_Aim of the task:_ If pictures appear among the lines below, leave them out while you return exactly the lines from the one with "El 01 abril 2014 por" through the one with "og erstattet av økodesigndirektivet.".

_Input:_
Start of Block

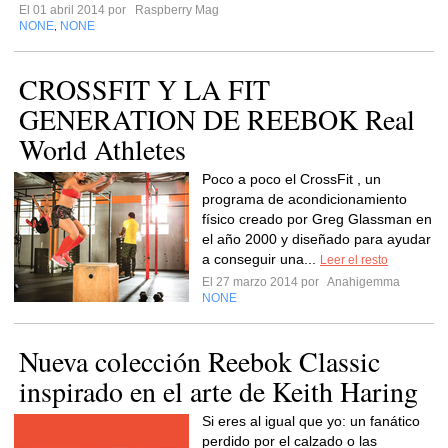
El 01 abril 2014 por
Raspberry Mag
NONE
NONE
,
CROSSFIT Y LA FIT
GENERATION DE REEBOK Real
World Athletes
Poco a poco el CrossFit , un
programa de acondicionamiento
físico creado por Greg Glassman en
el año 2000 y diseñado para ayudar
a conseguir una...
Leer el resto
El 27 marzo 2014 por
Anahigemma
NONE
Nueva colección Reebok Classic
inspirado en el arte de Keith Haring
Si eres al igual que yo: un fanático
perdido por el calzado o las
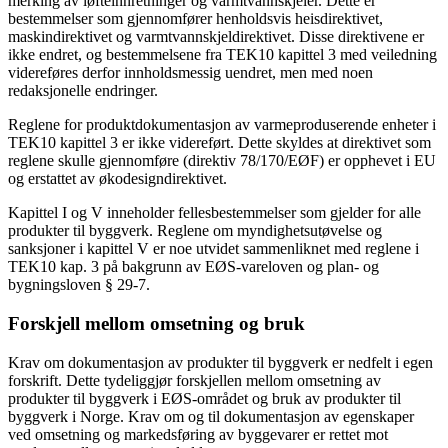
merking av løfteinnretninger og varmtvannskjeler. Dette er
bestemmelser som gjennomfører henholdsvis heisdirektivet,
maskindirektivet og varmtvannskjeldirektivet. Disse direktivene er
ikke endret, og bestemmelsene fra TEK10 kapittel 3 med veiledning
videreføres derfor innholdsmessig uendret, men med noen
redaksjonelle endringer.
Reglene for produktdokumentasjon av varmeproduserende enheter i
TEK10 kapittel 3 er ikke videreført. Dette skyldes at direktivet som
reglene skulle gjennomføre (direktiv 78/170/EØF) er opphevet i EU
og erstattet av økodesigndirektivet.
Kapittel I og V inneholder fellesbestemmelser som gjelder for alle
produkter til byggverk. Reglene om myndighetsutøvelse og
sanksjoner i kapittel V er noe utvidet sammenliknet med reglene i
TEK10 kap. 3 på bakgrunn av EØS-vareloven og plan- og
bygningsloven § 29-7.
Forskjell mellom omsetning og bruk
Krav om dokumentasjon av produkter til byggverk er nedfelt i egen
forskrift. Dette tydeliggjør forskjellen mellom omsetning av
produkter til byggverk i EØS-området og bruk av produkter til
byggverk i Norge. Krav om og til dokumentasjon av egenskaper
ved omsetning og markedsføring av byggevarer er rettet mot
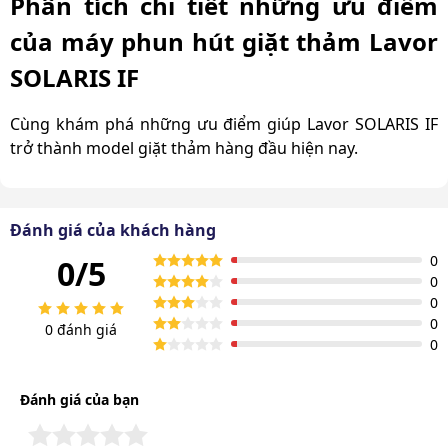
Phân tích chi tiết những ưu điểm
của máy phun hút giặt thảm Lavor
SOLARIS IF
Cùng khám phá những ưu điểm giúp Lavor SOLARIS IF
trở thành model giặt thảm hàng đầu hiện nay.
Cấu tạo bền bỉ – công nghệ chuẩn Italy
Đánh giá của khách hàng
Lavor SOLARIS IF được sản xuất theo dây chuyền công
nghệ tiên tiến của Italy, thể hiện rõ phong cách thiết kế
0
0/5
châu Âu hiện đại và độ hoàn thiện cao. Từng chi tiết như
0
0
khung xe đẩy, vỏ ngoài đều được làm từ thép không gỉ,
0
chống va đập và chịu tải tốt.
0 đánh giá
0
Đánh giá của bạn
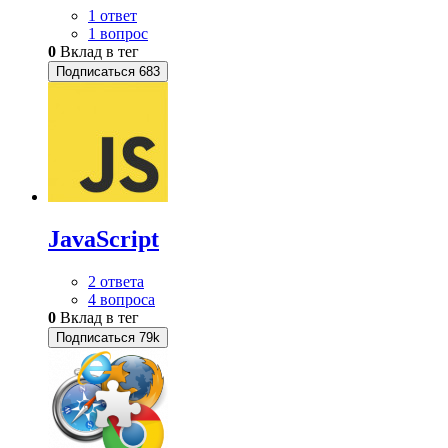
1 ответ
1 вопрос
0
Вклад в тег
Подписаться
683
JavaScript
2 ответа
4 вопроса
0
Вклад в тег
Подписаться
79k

End of Block
Start of Block

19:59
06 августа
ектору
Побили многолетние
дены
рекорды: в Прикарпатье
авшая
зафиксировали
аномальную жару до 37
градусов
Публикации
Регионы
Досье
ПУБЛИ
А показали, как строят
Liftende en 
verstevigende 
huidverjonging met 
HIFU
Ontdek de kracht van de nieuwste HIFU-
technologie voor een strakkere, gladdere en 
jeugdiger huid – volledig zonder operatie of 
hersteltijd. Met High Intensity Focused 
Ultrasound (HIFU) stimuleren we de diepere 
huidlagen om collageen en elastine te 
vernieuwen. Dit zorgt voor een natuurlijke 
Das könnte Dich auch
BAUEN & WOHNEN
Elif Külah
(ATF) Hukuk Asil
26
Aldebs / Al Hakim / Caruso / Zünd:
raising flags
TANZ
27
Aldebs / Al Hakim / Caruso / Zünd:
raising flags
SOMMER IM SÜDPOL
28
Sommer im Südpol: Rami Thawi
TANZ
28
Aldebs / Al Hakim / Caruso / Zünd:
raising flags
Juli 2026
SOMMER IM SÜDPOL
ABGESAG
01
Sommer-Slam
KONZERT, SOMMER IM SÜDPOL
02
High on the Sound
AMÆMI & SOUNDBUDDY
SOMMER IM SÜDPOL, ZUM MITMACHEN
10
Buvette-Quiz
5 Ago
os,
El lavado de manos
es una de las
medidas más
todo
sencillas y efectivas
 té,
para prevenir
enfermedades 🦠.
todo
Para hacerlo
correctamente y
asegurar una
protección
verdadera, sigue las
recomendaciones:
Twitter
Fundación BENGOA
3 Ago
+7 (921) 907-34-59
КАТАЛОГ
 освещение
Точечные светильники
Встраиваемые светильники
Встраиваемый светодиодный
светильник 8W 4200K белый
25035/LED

End of Block

_Output of the task:_
El 01 abril 2014 por
Raspberry Mag
NONE
NONE
,
CROSSFIT Y LA FIT
GENERATION DE REEBOK Real
World Athletes
Poco a poco el CrossFit , un
programa de acondicionamiento
físico creado por Greg Glassman en
el año 2000 y diseñado para ayudar
a conseguir una...
Leer el resto
El 27 marzo 2014 por
Anahigemma
NONE
Nueva colección Reebok Classic
inspirado en el arte de Keith Haring
Si eres al igual que yo: un fanático
perdido por el calzado o las
merking av løfteinnretninger og varmtvannskjeler. Dette er
bestemmelser som gjennomfører henholdsvis heisdirektivet,
maskindirektivet og varmtvannskjeldirektivet. Disse direktivene er
ikke endret, og bestemmelsene fra TEK10 kapittel 3 med veiledning
videreføres derfor innholdsmessig uendret, men med noen
redaksjonelle endringer.
Reglene for produktdokumentasjon av varmeproduserende enheter i
TEK10 kapittel 3 er ikke videreført. Dette skyldes at direktivet som
reglene skulle gjennomføre (direktiv 78/170/EØF) er opphevet i EU
og erstattet av økodesigndirektivet.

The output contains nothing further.